Друзья Солона громко расхохотались. На прощанье договорились – завтра они вновь соберутся на Агоре. Солонова затея им так понравилась, и судя по их разгорячённым лицам, всеми овладел большущий азарт.
И в этот вечер главной темой разговора во всех афинских домах являлся Солон, точнее состояние его ума. Как зараза распространилась по Аттике молва о сумасшествии сына Эксекестида. Некоторые сердобольные горожане искренне сожалели о постигшей, как они предполагали, его беде. Как же так случилось, что он впал в безумие? Они охали, ахали, взывали Афину вразумить, а Асклепия – излечить заболевшего купца. Их сочувствие выглядело искренним, добросердечным, ведь Солон, как и его покойный отец, всегда слыли людьми, достойными, уважаемыми, добродетельными. Среди афинян, у них, пожалуй, не было не только врагов, но и явных недоброжелателей. Завистники, как всегда водится, имелись, но не более того. Особенно печалились старики – сверстники солонового родителя. Они побаивались, как бы непонятная болезнь не привела к несчастью.

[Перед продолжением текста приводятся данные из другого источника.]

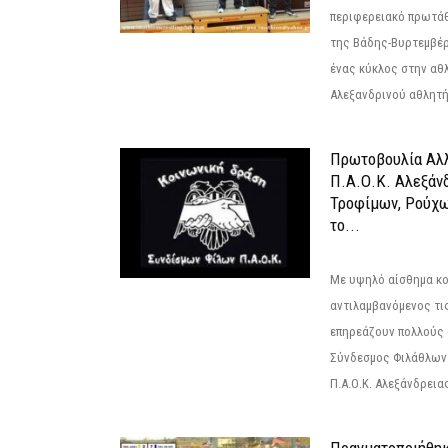
περιφερειακό πρωτά
της Βάδης-Βυρτεμβέρ
ένας κύκλος στην αθ
Αλεξανδρινού αθλητή 
Πρωτοβουλία Αλλ
Π.Α.Ο.Κ. Αλεξάνδ
Τροφίμων, Ρούχω
το...
Με υψηλό αίσθημα κο
αντιλαμβανόμενος τι
επηρεάζουν πολλούς 
Σύνδεσμος Φιλάθλων Π
Π.Α.Ο.Κ. Αλεξάνδρειας
Πραγματοποιήθηκ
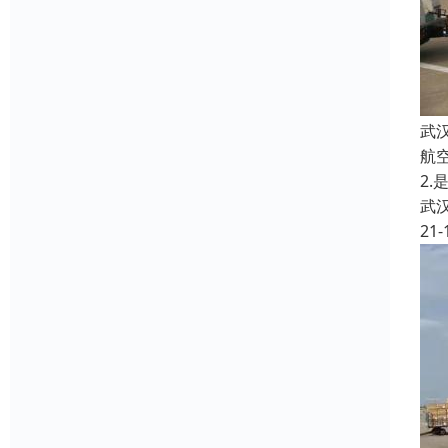
武
航
2
武
21-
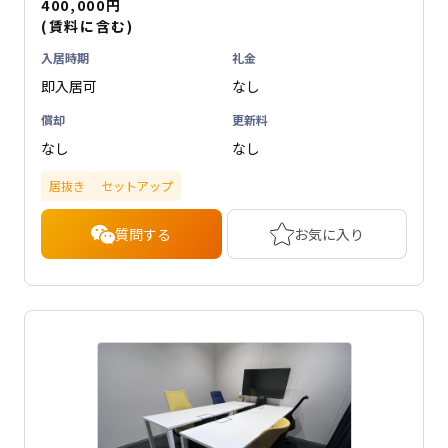
400,000円
(賃料に含む)
入居時期
礼金
即入居可
なし
償却
更新料
なし
なし
居抜き
セットアップ
質問する
お気に入り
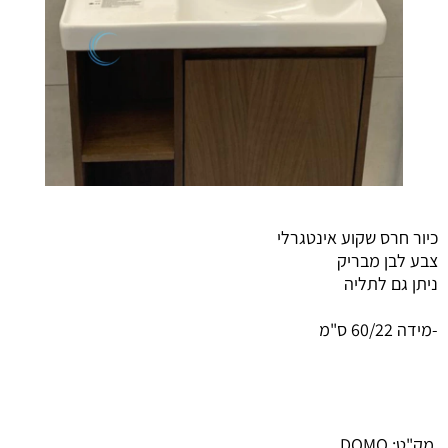
כיור חרס שקוע אינטגרלי
צבע לבן מבריק
ניתן גם לתליה
-מידה 60/22 ס"מ
מק"ט:
DOMO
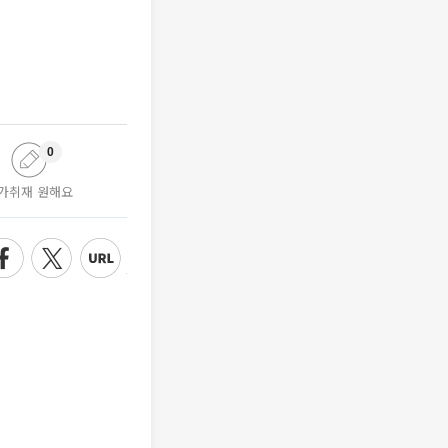
0
가취재 원해요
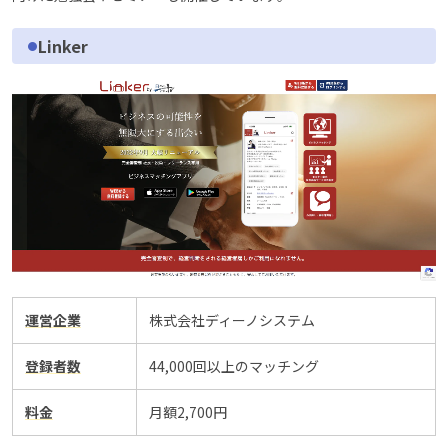
Linker
運営企業
株式会社ディーノシステム
登録者数
44,000回以上のマッチング
料金
月額2,700円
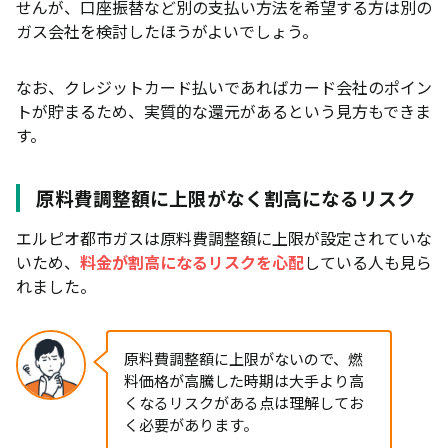
せんが、口座振替など別の支払い方法を希望する方は別の
ガス会社を検討したほうがよいでしょう。
なお、クレジットカード払いであればカード会社のポイン
トが貯まるため、実質的な還元があるという見方もできま
す。
原料費調整額に上限がなく割高になるリスク
エルピオ都市ガスは原料費調整額に上限が設定されていな
いため、
料金が割高になるリスクを心配
している人も見ら
れました。
原料費調整額に上限がないので、燃
料価格が高騰した時期は大手より高
くなるリスクがある点は理解してお
く必要があります。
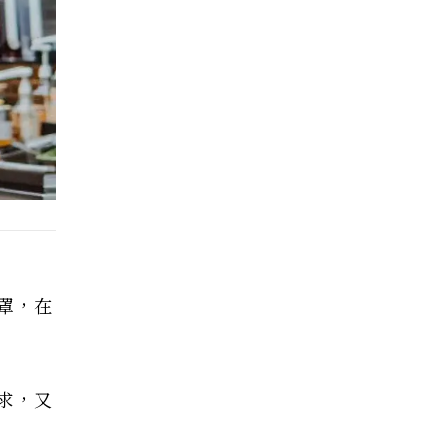
罩，在
求，又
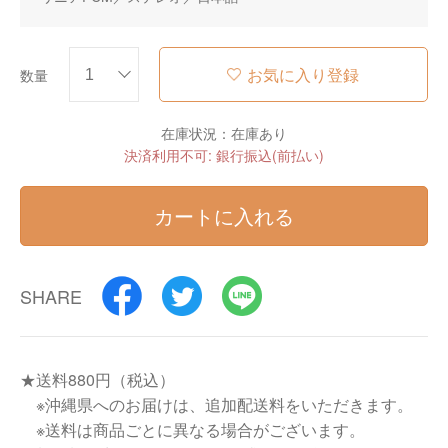
お気に入り登録
数量
在庫状況：在庫あり
決済利用不可: 銀行振込(前払い)
カートに入れる
SHARE
★送料880円（税込）
※沖縄県へのお届けは、追加配送料をいただきます。
※送料は商品ごとに異なる場合がございます。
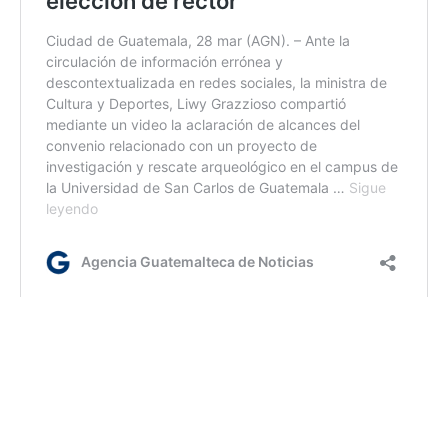
ml/dm
Etiquetas:
La Ronda
Liwy Grazioso
MCD
presidente Bernardo Arévalo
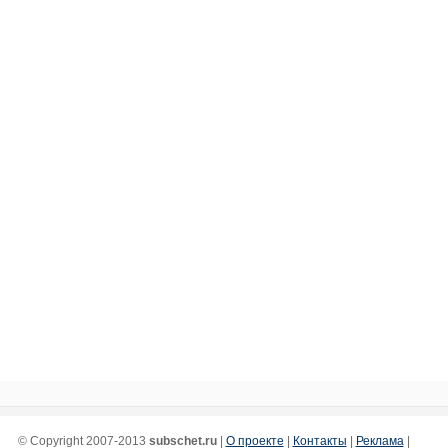
© Copyright 2007-2013
subschet.ru
|
О проекте
|
Контакты
|
Реклама
|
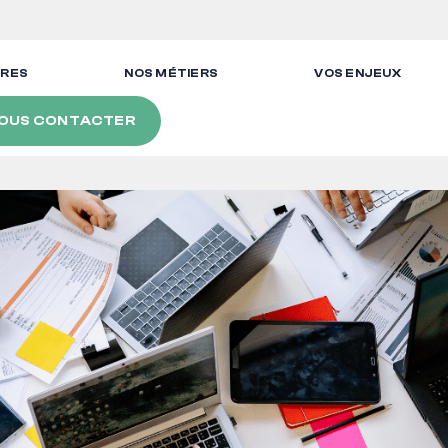
FRES
NOS MÉTIERS
VOS ENJEUX
OUS CONTACTER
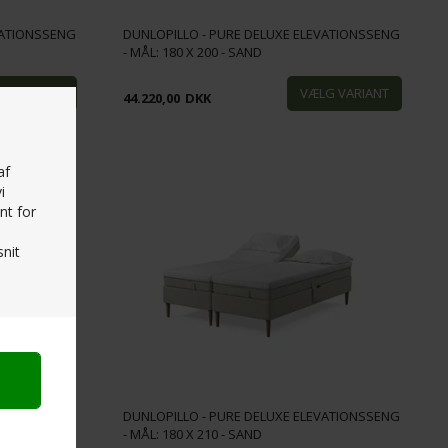
VATIONSSENG
DUNLOPILLO - PURE DELUXE ELEVATIONSSENG
- MÅL: 180 X 200 - SAND
44.220,00
DKK
af
i
nt for
nit
VATIONSSENG
DUNLOPILLO - PURE DELUXE ELEVATIONSSENG
- MÅL: 180 X 210 - SAND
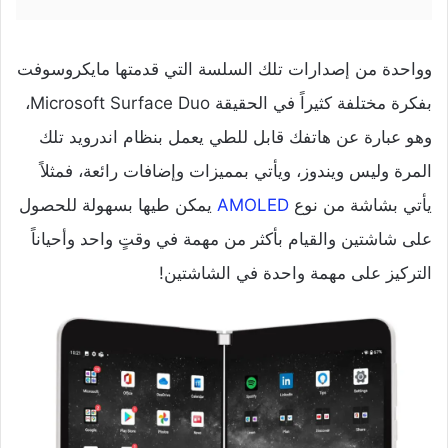
وواحدة من إصدارات تلك السلسة التي قدمتها مايكروسوفت
بفكرة مختلفة كثيراً في الحقيقة Microsoft Surface Duo،
وهو عبارة عن هاتفك قابل للطي يعمل بنظام اندرويد تلك
المرة وليس ويندوز، ويأتي بمميزات وإضافات رائعة، فمثلاً
يأتي بشاشة من نوع
AMOLED
يمكن طيها بسهولة للحصول
على شاشتين والقيام بأكثر من مهمة في وقتٍ واحد وأحياناً
التركيز على مهمة واحدة في الشاشتين!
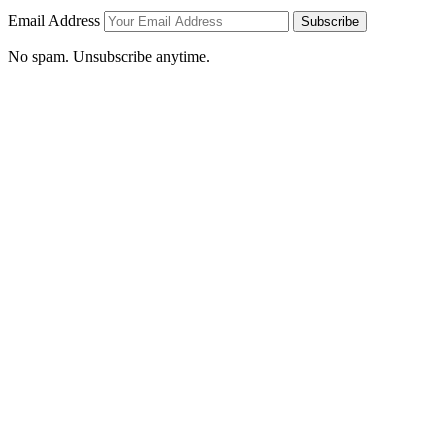
Email Address
Subscribe
No spam. Unsubscribe anytime.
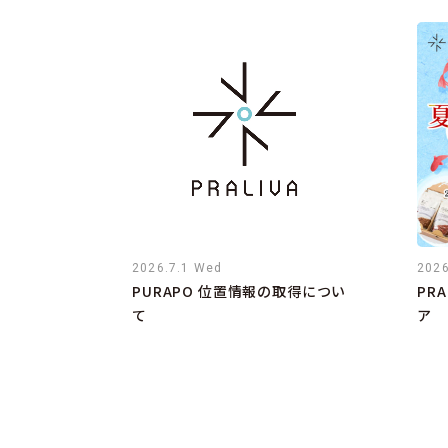
2026.7.1 Wed
2026
PURAPO 位置情報の取得につい
PR
て
ア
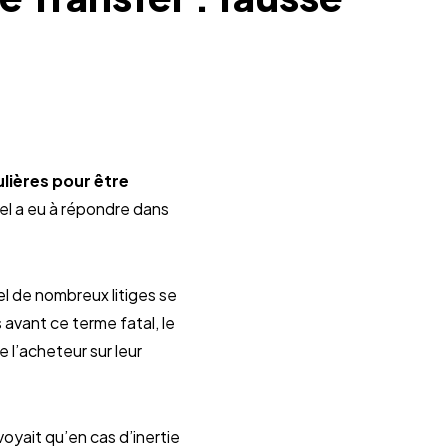
lières pour être
pel a eu à répondre dans
el de nombreux litiges se
s avant ce terme fatal, le
e l’acheteur sur leur
voyait qu’en cas d’inertie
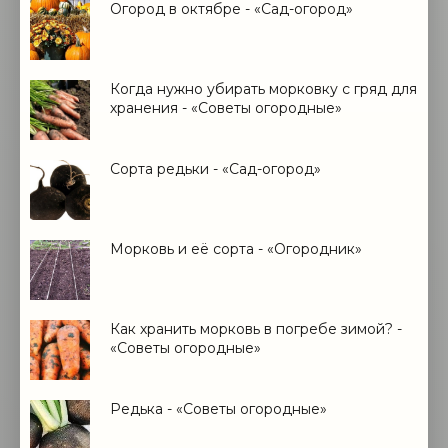
Огород в октябре - «Сад-огород»
Когда нужно убирать морковку с гряд для
хранения - «Советы огородные»
Сорта редьки - «Сад-огород»
Морковь и её сорта - «Огородник»
Как хранить морковь в погребе зимой? -
«Советы огородные»
Редька - «Советы огородные»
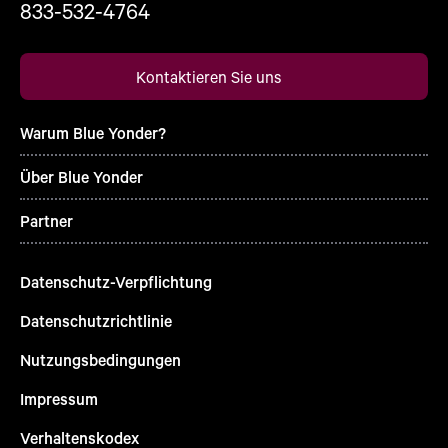
833-532-4764
Kontaktieren Sie uns
Warum Blue Yonder?
Über Blue Yonder
Partner
Datenschutz-Verpflichtung
Datenschutzrichtlinie
Nutzungsbedingungen
Impressum
Verhaltenskodex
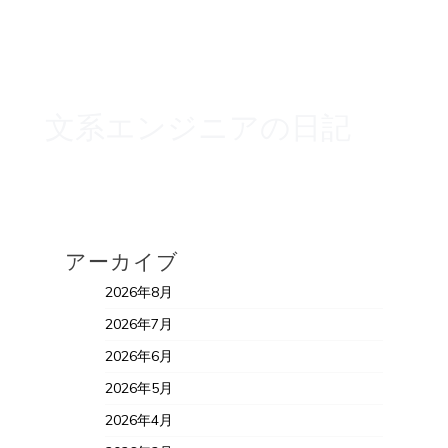
文系エンジニアの日記
アーカイブ
2026年8月
2026年7月
2026年6月
2026年5月
2026年4月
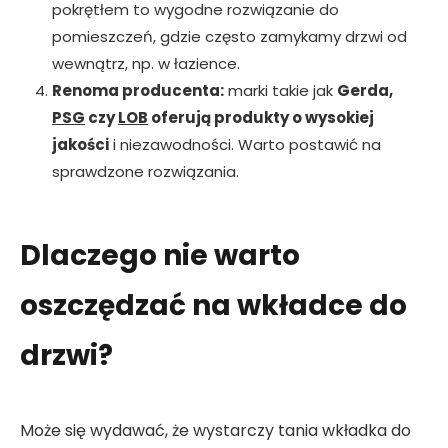
pokrętłem to wygodne rozwiązanie do
pomieszczeń, gdzie często zamykamy drzwi od
wewnątrz, np. w łazience.
Renoma producenta:
marki takie jak
Gerda,
PSG
czy
LOB
oferują produkty o wysokiej
jakości
i niezawodności. Warto postawić na
sprawdzone rozwiązania.
Dlaczego nie warto
oszczędzać na wkładce do
drzwi?
Może się wydawać, że wystarczy tania wkładka do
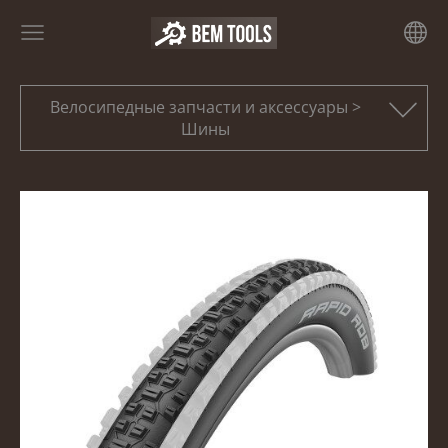
Велосипедные запчасти и аксессуары >
Шины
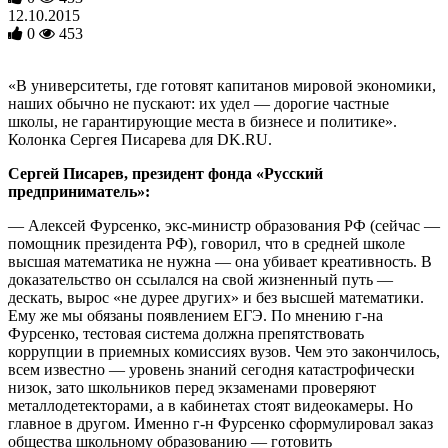
12.10.2015
0
453
«В университеты, где готовят капитанов мировой экономики,
наших обычно не пускают: их удел — дорогие частные
школы, не гарантирующие места в бизнесе и политике».
Колонка Сергея Писарева для DK.RU.
Сергей Писарев, президент фонда «Русский
предприниматель»:
— Алексей Фурсенко, экс-министр образования РФ (сейчас —
помощник президента РФ), говорил, что в средней школе
высшая математика не нужна — она убивает креативность. В
доказательство он ссылался на свой жизненный путь —
дескать, вырос «не дурее других» и без высшей математики.
Ему же мы обязаны появлением ЕГЭ. По мнению г-на
Фурсенко, тестовая система должна препятствовать
коррупции в приемных комиссиях вузов. Чем это закончилось,
всем известно — уровень знаний сегодня катастрофически
низок, зато школьников перед экзаменами проверяют
металлодетекторами, а в кабинетах стоят видеокамеры. Но
главное в другом. Именно г-н Фурсенко сформулировал заказ
общества школьному образованию — готовить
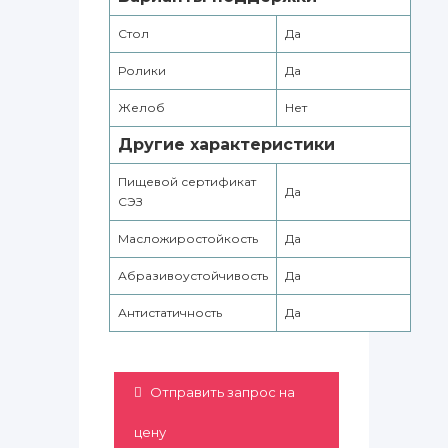
Стол
Да
Ролики
Да
Желоб
Нет
Другие характеристики
Пищевой сертификат
Да
СЭЗ
Масложиростойкость
Да
Абразивоустойчивость
Да
Антистатичность
Да
Отправить запрос на
цену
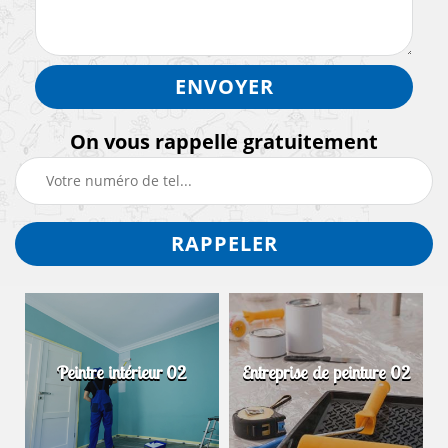
On vous rappelle gratuitement
Peintre intérieur 02
Entreprise de peinture 02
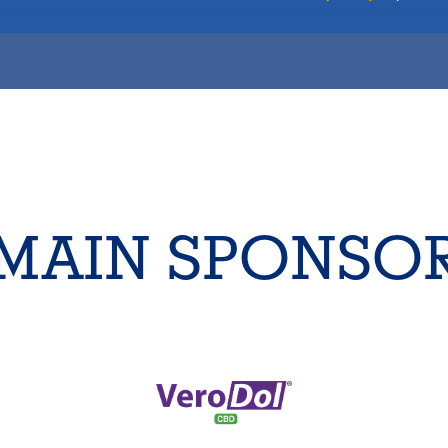
MAIN SPONSO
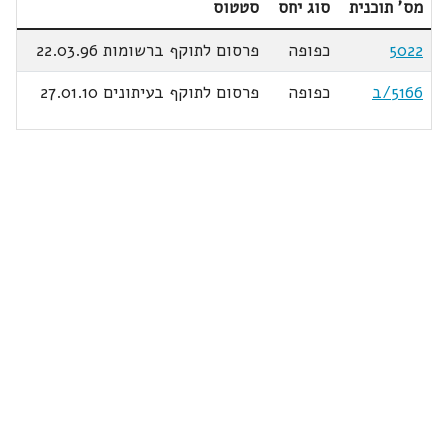
מס' תוכנית
סוג יחס
סטטוס
5022
כפופה
פרסום לתוקף ברשומות 22.03.96
5166/ב
כפופה
פרסום לתוקף בעיתונים 27.01.10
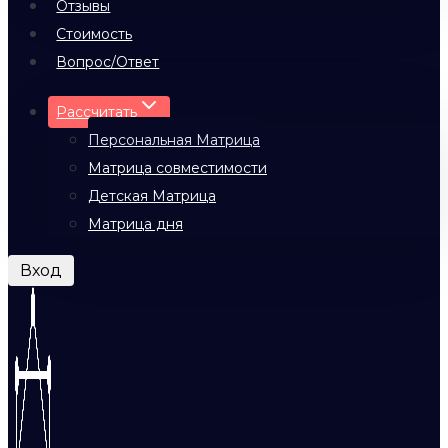
Отзывы
Стоимость
Вопрос/Ответ
Рассчитать
Персональная Матрица
Матрица совместимости
Детская Матрица
Матрица дня
Вход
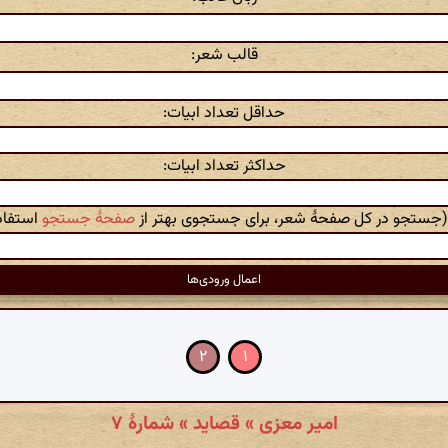
قالب شعر:
حداقل تعداد ابیات:
حداکثر تعداد ابیات:
 (جستجو در کل صفحهٔ شعر، برای جستجوی بهتر از
صفحهٔ جستجو
استفاده
۲
۱
امیر معزی » قصاید » شمارهٔ ۷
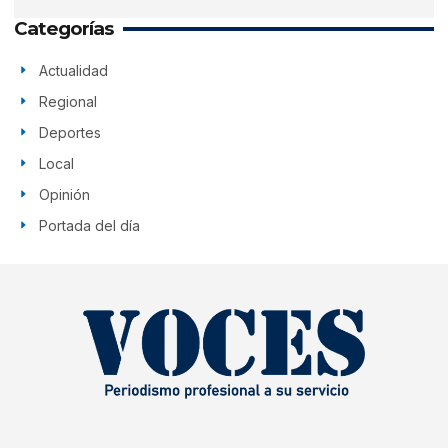
Categorías
Actualidad
Regional
Deportes
Local
Opinión
Portada del día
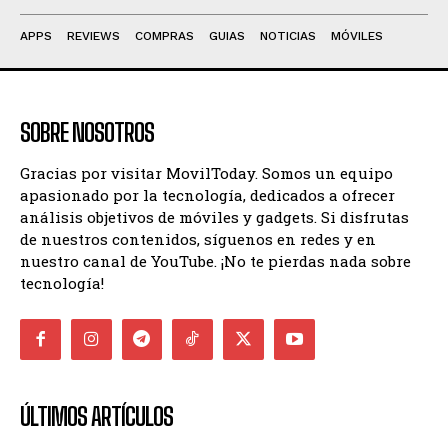
APPS
REVIEWS
COMPRAS
GUIAS
NOTICIAS
MÓVILES
SOBRE NOSOTROS
Gracias por visitar MovilToday. Somos un equipo
apasionado por la tecnología, dedicados a ofrecer
análisis objetivos de móviles y gadgets. Si disfrutas
de nuestros contenidos, síguenos en redes y en
nuestro canal de YouTube. ¡No te pierdas nada sobre
tecnología!
ÚLTIMOS ARTÍCULOS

– Да и болен ли он на самом деле? – задавались многие подобным вопросом. – Нет ли в этом обмана или злого умысла? Всякое ведь может быть.
Те граждане, которые ещё не слышали призывов поэта, возгораясь любопытством, решили самолично во всём убедиться. А потому, в следующий день, не мешкая, с утра, отправились в центр города.